10 things you never knew about the FBI (10 items)
The Federal Bureau of Investigation turns 106 this July. In honor of the anniversary of this American institution, whose mission statement is to "help protect you, your children, your communities, and your businesses from the most dangerous threats facing our nation," we have compiled a list of ten little-known facts about the FBI.
Unless otherwise specified, all information comes from the FBI website.
1 of 10. Beginnings
As Attorney General, Bonaparte was faced with the frustration of not having any investigators or agents who answered specifically to his position. Instead, he was forced to hire Secret Servicemen, who were expensive and technically worked for the head of Secret Service, not Bonaparte. Bonaparte felt his hands were tied when it came to combatting crime, especially after Congress banned the loan of Secret Service agents.
At this point, Bonaparte discreetly hired a handful of the agents he had borrowed previously along with an additional group of his own choosing. This, according to the FBI website, was all done with Roosevelt's blessing, and the FBI was born.
2 of 10. Limited terms
Hoover, one of the FBI's most prominent directors, served for 48 years. While he was considered an American hero for most of that time, according to the post, after his death the extent to which he abused his power was revealed. The Post describes his transgressions as including "covert black-bag jobs, warrantless surveillance of civil rights leaders and Vietnam-era peace activists, use of secret files to bully government officials, snooping on movie stars and senators, and the rest."
Upon his death, president Nixon mandated that FBI directors can serve a maximum of ten years. For many, Hoover's legacy became a cautionary tale about the abuse of power.
3 of 10. Serious Investigations
"Louie Louie" by the Kingsmen was a popular song in the early 1960s, but its difficult to understand lyrics led some listeners to believe the song contained hidden pornographic messages.

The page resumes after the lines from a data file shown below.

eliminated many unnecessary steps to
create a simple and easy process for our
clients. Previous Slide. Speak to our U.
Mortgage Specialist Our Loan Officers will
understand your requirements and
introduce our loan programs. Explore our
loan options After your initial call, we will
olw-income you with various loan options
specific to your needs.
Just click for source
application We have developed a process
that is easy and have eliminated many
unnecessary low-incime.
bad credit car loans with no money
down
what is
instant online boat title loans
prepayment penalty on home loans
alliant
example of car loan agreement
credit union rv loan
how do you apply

The FBI was called to investigate, and they took the job seriously.
From February to May of 1964, the FBI searched the song for any sign of lewd material or evidence that the song broke the law against interstate transportation of obscene material. They found no evidence of obscenity.
The Kingsmen weren't the only pop figures who the FBI investigated; the bureau also has files on Steve Jobs, Marilyn Monroe and Ernest Hemingway, among others.
4 of 10. The art of ESP
The bureau has 40 documented pages on this supernatural form of mind reading, apparently put on the topic when a man called Mr. Foos put on an ESP, or extrasensory perception, demonstration for FBI agents sent to investigate its legitimacy.
One of the agents described witnessing a "rather amazing performance of reading while blindfolded," but ultimately the agency concluded that while mind reading would be a useful skill, there was not enough scientific evidence to support it. The investigation into ESP was abandoned.
5 of 10. Hoover's secret files
The Post writes that Hoover had positive relationships with presidents Franklin Roosevelt and Lyndon Johnson. Presidents Truman, Eisenhower, Nixon, and Kennedy all considered firing him but the primary reason that Hoover kept his job was because it was politically beneficial for the presidents, not because of any dirt he had on them, the Post reports.
However, it was Hoover who discovered one of President Kennedy's extramarital affairs through a wiretap, and presidents aside, Hoover did use his power to destroy political opponents and ruin lives. His tactics included spreading "unconfirmed gossip about private sex lives and radical ties" among other things, according to the Post.